[Stored data entries]
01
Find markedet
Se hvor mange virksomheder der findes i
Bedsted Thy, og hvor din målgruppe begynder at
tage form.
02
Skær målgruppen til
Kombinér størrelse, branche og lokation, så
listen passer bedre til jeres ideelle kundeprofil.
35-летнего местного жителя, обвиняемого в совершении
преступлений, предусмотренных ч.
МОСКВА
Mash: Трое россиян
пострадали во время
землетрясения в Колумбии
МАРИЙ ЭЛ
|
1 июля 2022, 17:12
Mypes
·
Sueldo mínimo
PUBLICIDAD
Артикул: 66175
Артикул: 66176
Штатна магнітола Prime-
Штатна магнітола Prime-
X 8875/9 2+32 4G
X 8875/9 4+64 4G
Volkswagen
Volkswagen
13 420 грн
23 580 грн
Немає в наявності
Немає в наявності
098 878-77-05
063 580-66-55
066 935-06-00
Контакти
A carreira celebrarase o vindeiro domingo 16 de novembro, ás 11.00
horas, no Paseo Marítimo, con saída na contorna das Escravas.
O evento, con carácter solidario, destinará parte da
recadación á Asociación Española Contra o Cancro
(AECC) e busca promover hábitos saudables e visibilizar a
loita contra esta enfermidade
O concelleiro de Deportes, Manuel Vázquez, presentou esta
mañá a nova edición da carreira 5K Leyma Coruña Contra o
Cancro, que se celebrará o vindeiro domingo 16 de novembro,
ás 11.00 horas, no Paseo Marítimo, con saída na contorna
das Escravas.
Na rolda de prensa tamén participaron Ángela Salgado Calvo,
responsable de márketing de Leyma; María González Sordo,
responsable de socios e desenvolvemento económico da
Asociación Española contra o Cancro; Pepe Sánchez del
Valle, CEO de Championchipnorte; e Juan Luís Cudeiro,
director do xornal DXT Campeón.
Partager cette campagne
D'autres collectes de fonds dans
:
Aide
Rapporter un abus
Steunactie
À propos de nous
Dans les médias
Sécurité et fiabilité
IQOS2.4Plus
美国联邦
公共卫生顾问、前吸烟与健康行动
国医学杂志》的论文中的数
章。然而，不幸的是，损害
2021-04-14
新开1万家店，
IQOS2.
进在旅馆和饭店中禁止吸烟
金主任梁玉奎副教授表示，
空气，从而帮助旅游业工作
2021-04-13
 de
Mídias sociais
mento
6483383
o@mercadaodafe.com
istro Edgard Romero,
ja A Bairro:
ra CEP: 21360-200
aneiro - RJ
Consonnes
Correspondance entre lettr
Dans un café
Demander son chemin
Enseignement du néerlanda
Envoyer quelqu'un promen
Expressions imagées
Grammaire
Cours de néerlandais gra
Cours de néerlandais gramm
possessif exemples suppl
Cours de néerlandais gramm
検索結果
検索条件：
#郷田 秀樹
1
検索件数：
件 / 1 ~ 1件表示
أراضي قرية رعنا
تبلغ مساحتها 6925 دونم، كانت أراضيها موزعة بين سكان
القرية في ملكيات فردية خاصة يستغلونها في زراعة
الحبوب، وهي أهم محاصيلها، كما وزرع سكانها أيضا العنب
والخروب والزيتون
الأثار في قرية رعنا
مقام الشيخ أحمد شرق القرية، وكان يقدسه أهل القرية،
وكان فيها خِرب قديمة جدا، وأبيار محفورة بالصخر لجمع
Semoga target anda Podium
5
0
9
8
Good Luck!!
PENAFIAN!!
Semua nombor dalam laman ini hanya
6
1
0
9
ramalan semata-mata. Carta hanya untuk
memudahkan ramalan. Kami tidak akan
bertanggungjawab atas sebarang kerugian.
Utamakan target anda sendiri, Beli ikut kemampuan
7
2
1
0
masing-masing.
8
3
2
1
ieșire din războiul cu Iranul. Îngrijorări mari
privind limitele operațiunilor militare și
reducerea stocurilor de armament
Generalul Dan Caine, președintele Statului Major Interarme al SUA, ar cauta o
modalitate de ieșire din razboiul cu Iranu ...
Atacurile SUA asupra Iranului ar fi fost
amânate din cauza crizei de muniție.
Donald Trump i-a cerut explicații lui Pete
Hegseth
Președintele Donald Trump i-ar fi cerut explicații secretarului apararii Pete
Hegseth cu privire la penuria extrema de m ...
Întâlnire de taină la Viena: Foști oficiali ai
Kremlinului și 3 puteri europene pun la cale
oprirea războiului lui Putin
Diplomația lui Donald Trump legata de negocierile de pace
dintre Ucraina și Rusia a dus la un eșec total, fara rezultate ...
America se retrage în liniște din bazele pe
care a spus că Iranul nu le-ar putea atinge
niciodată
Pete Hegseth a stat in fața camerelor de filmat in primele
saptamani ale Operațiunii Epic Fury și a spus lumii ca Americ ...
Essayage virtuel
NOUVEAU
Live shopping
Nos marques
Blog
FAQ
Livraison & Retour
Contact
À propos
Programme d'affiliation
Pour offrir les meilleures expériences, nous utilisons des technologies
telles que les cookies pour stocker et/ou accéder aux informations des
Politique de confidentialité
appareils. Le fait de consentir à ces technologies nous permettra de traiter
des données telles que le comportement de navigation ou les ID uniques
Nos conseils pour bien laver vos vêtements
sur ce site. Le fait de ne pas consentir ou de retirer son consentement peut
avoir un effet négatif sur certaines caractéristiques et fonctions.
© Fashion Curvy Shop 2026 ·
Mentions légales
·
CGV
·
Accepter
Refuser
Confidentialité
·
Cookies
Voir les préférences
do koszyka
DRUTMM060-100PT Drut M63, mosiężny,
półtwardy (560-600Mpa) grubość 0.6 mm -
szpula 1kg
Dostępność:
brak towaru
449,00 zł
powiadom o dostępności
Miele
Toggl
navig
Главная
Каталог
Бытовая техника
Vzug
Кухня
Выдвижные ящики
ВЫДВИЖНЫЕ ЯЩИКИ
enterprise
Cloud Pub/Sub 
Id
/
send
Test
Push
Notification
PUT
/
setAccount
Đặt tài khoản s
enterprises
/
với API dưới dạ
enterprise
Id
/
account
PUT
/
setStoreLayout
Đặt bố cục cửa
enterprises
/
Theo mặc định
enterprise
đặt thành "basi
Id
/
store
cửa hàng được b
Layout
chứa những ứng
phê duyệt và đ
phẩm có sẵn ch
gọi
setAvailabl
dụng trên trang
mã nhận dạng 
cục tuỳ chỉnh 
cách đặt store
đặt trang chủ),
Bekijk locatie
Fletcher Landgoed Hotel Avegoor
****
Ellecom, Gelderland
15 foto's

» **EXERCISE OBJECTIVE**
Write out every entry again, keeping each line exactly the same.

» **WRITTEN SOLUTION**
01
Find markedet
Se hvor mange virksomheder der findes i
Bedsted Thy, og hvor din målgruppe begynder at
tage form.
02
Skær målgruppen til
Kombinér størrelse, branche og lokation, så
listen passer bedre til jeres ideelle kundeprofil.
35-летнего местного жителя, обвиняемого в совершении
преступлений, предусмотренных ч.
МОСКВА
Mash: Трое россиян
пострадали во время
землетрясения в Колумбии
МАРИЙ ЭЛ
|
1 июля 2022, 17:12
Mypes
·
Sueldo mínimo
PUBLICIDAD
Артикул: 66175
Артикул: 66176
Штатна магнітола Prime-
Штатна магнітола Prime-
X 8875/9 2+32 4G
X 8875/9 4+64 4G
Volkswagen
Volkswagen
13 420 грн
23 580 грн
Немає в наявності
Немає в наявності
098 878-77-05
063 580-66-55
066 935-06-00
Контакти
A carreira celebrarase o vindeiro domingo 16 de novembro, ás 11.00
horas, no Paseo Marítimo, con saída na contorna das Escravas.
O evento, con carácter solidario, destinará parte da
recadación á Asociación Española Contra o Cancro
(AECC) e busca promover hábitos saudables e visibilizar a
loita contra esta enfermidade
O concelleiro de Deportes, Manuel Vázquez, presentou esta
mañá a nova edición da carreira 5K Leyma Coruña Contra o
Cancro, que se celebrará o vindeiro domingo 16 de novembro,
ás 11.00 horas, no Paseo Marítimo, con saída na contorna
das Escravas.
Na rolda de prensa tamén participaron Ángela Salgado Calvo,
responsable de márketing de Leyma; María González Sordo,
responsable de socios e desenvolvemento económico da
Asociación Española contra o Cancro; Pepe Sánchez del
Valle, CEO de Championchipnorte; e Juan Luís Cudeiro,
director do xornal DXT Campeón.
Partager cette campagne
D'autres collectes de fonds dans
:
Aide
Rapporter un abus
Steunactie
À propos de nous
Dans les médias
Sécurité et fiabilité
IQOS2.4Plus
美国联邦
公共卫生顾问、前吸烟与健康行动
国医学杂志》的论文中的数
章。然而，不幸的是，损害
2021-04-14
新开1万家店，
IQOS2.
进在旅馆和饭店中禁止吸烟
金主任梁玉奎副教授表示，
空气，从而帮助旅游业工作
2021-04-13
 de
Mídias sociais
mento
6483383
o@mercadaodafe.com
istro Edgard Romero,
ja A Bairro:
ra CEP: 21360-200
aneiro - RJ
Consonnes
Correspondance entre lettr
Dans un café
Demander son chemin
Enseignement du néerlanda
Envoyer quelqu'un promen
Expressions imagées
Grammaire
Cours de néerlandais gra
Cours de néerlandais gramm
possessif exemples suppl
Cours de néerlandais gramm
検索結果
検索条件：
#郷田 秀樹
1
検索件数：
件 / 1 ~ 1件表示
أراضي قرية رعنا
تبلغ مساحتها 6925 دونم، كانت أراضيها موزعة بين سكان
القرية في ملكيات فردية خاصة يستغلونها في زراعة
الحبوب، وهي أهم محاصيلها، كما وزرع سكانها أيضا العنب
والخروب والزيتون
الأثار في قرية رعنا
مقام الشيخ أحمد شرق القرية، وكان يقدسه أهل القرية،
وكان فيها خِرب قديمة جدا، وأبيار محفورة بالصخر لجمع
Semoga target anda Podium
5
0
9
8
Good Luck!!
PENAFIAN!!
Semua nombor dalam laman ini hanya
6
1
0
9
ramalan semata-mata. Carta hanya untuk
memudahkan ramalan. Kami tidak akan
bertanggungjawab atas sebarang kerugian.
Utamakan target anda sendiri, Beli ikut kemampuan
7
2
1
0
masing-masing.
8
3
2
1
ieșire din războiul cu Iranul. Îngrijorări mari
privind limitele operațiunilor militare și
reducerea stocurilor de armament
Generalul Dan Caine, președintele Statului Major Interarme al SUA, ar cauta o
modalitate de ieșire din razboiul cu Iranu ...
Atacurile SUA asupra Iranului ar fi fost
amânate din cauza crizei de muniție.
Donald Trump i-a cerut explicații lui Pete
Hegseth
Președintele Donald Trump i-ar fi cerut explicații secretarului apararii Pete
Hegseth cu privire la penuria extrema de m ...
Întâlnire de taină la Viena: Foști oficiali ai
Kremlinului și 3 puteri europene pun la cale
oprirea războiului lui Putin
Diplomația lui Donald Trump legata de negocierile de pace
dintre Ucraina și Rusia a dus la un eșec total, fara rezultate ...
America se retrage în liniște din bazele pe
care a spus că Iranul nu le-ar putea atinge
niciodată
Pete Hegseth a stat in fața camerelor de filmat in primele
saptamani ale Operațiunii Epic Fury și a spus lumii ca Americ ...
Essayage virtuel
NOUVEAU
Live shopping
Nos marques
Blog
FAQ
Livraison & Retour
Contact
À propos
Programme d'affiliation
Pour offrir les meilleures expériences, nous utilisons des technologies
telles que les cookies pour stocker et/ou accéder aux informations des
Politique de confidentialité
appareils. Le fait de consentir à ces technologies nous permettra de traiter
des données telles que le comportement de navigation ou les ID uniques
Nos conseils pour bien laver vos vêtements
sur ce site. Le fait de ne pas consentir ou de retirer son consentement peut
avoir un effet négatif sur certaines caractéristiques et fonctions.
© Fashion Curvy Shop 2026 ·
Mentions légales
·
CGV
·
Accepter
Refuser
Confidentialité
·
Cookies
Voir les préférences
do koszyka
DRUTMM060-100PT Drut M63, mosiężny,
półtwardy (560-600Mpa) grubość 0.6 mm -
szpula 1kg
Dostępność:
brak towaru
449,00 zł
powiadom o dostępności
Miele
Toggl
navig
Главная
Каталог
Бытовая техника
Vzug
Кухня
Выдвижные ящики
ВЫДВИЖНЫЕ ЯЩИКИ
enterprise
Cloud Pub/Sub 
Id
/
send
Test
Push
Notification
PUT
/
setAccount
Đặt tài khoản s
enterprises
/
với API dưới dạ
enterprise
Id
/
account
PUT
/
setStoreLayout
Đặt bố cục cửa
enterprises
/
Theo mặc định
enterprise
đặt thành "basi
Id
/
store
cửa hàng được b
Layout
chứa những ứng
phê duyệt và đ
phẩm có sẵn ch
gọi
setAvailabl
dụng trên trang
mã nhận dạng 
cục tuỳ chỉnh 
cách đặt store
đặt trang chủ),
Bekijk locatie
Fletcher Landgoed Hotel Avegoor
****
Ellecom, Gelderland
15 foto's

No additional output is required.